PSA Software

Outages: What To Do When They Happen

9/09/2020 06:49

Florin R. Ferrs

Florin is a technology writer based in Silicon Valley.

By Florin R. Ferrs (Tech Writer)

Outages are the bane of IT managers, network administrators, and MSPs’ existence the world over. Some IT professionals think of outages as an inevitable part of their job. Somewhat akin to crashes in Formula One racing. You can prepare for them, design technology to make them survivable, but you’ll never be able to eliminate them permanently.

This “s***t happens” attitude towards outages amongst some veteran IT professionals might be considered appropriate, healthy even. Particularly when you consider the fast pace at which IT tools, products, and services are being developed and deployed these days. This exponential growth prevalent in the IT world today pretty much guarantees that outages will happen either locally, on the ISP side, or even on cloud servers.

The inevitability of outages is even accepted as par for the course by tech giants like Microsoft, who’s ubiquitous cloud-based office suite, Office365, doesn’t even bother offering a 100% guaranteed uptime.

The Trick Is To Be Prepared

The reality for IT pros is that the software and services they are implementing statistically will have an outage once, or even twice a year. So how can you prepare your IT team for the inevitable outages they will surely face?

Some IT professionals see the almost ubiquitous implementation of cloud-based servers as one of the solutions to their outage problems. And on the surface, it may make some sense. No more worrying about ants or mice literally eating through the cables of your in-house servers, or a fire at the local server farm. But cloud-based servers, while extremely efficient, also face outage problems, with Azure’s infamous APAC outage earlier this year, and many large enterprises reporting that Amazon Cloud services can be ‘spotty’. Mainframe 2

Just Another Day At The Office

The inevitability of outages is practically embedded in the code of our proverbial veteran IT managers and sysadmins. And their ‘s***t happens’ attitude may even be a good thing, as long as steps are taken to prevent outages in the first place and to also mitigate the damage when they do occur.

However, this hardened attitude towards outages is no comfort for less-experienced system administrators, who are often thrown to the wolves, or are new to the job and are suddenly sucked into the black hole of a full corporate outage.

Entries supplied:
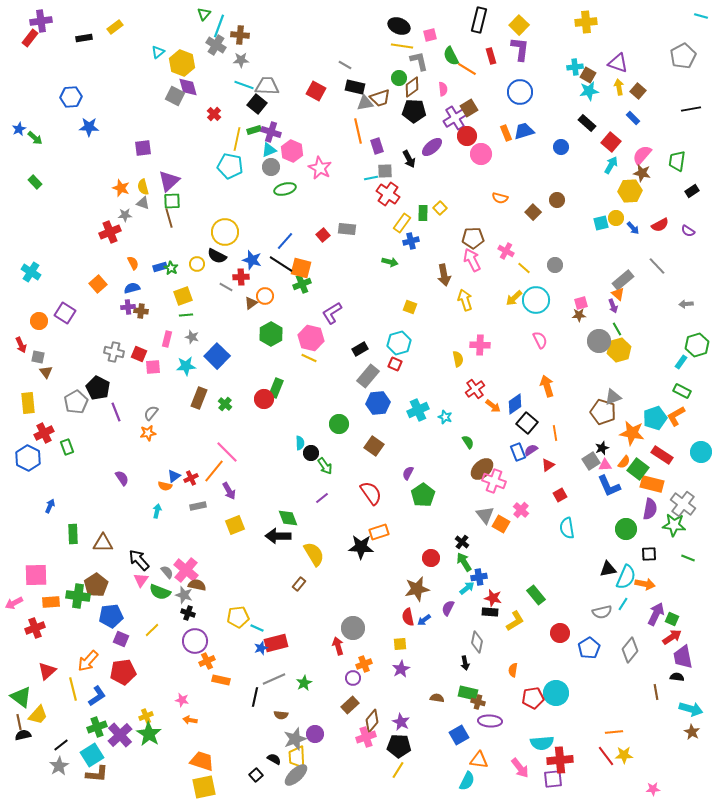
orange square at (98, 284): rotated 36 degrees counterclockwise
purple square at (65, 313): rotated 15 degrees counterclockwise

* * *

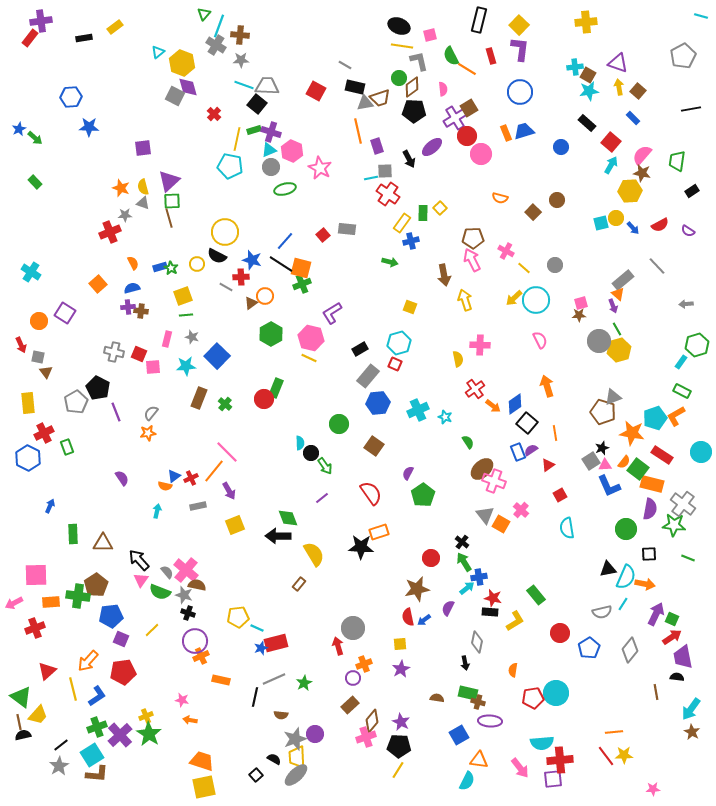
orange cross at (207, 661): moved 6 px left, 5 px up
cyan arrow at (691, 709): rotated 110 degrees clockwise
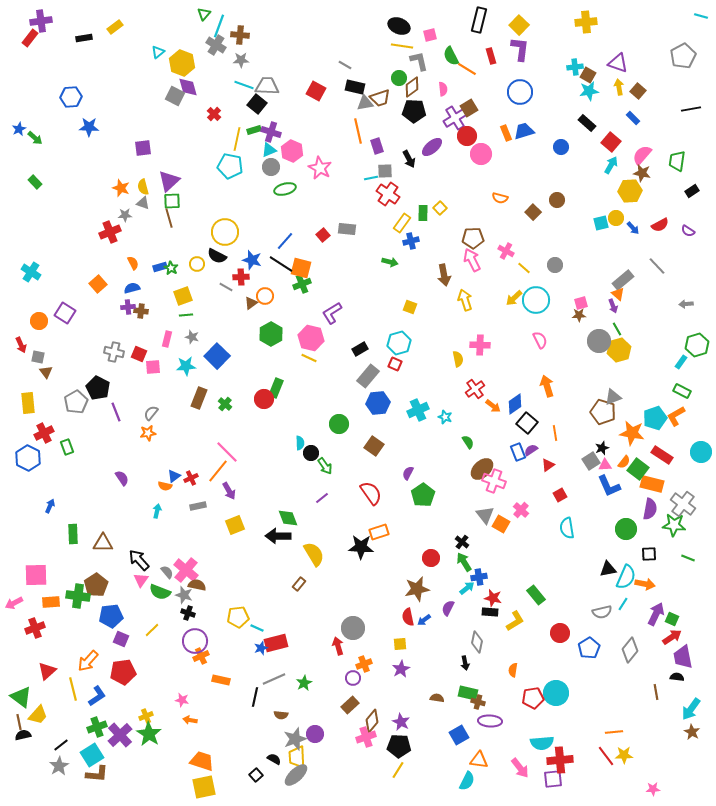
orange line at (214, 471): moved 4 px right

Exercise instructions:
A: Answer these questions about the outages article, one line each:
(i) Which Microsoft product does not come with a 100% guaranteed uptime?
(ii) How often will the software and services IT pros implement statistically have an outage?
(iii) Which cloud outage does the article call infamous?
B: Carry on with the outages article from its last sentence.

Answer list:
A:
(i) Office365, Microsoft's cloud-based office suite.
(ii) Once, or even twice, a year.
(iii) Azure's APAC outage earlier that year.

B:
Consider this desperately candid cry for help from one such overwhelmed sysadmin on Reddit:

“I’m currently hiding in the server room because there is an ISP outage and I’m too afraid to tell everyone that I can’t fix anything yet!”

Sounds familiar? Most IT professionals have been in a similar situation. If you haven’t yet, then it’s practically guaranteed that you will face a similar situation in the near future. For this very reason, we’ve put together a quick list with some best practices that if implemented, could someday save you from having to hide in your server room the next time there’s an outage!

What To Do When Outages Happen (& How To Prevent Them)

Ok, so you’ve been notified of an outage. What should you do? First of all, take a deep breath, and whatever you do, don’t try to hide in the server room, that’s the first place where they will go looking for you!

1-Monitor For Server Outages

Be proactive vs. reactive. Have systems in place that will give you and your team a heads up when things are starting to go wrong. These tools can help prevent major issues from occurring in the first place.

2-Deploy A "Smart Monitor" For All Your Servers

These should be set up to trigger an alarm only under certain conditions:

-The server rebooted during specific business hours.

-The server booted into Safe or Directory Services

-Perform a daily check and send an alarm if the server is configured to boot into SM or DSRM states at the next reboot.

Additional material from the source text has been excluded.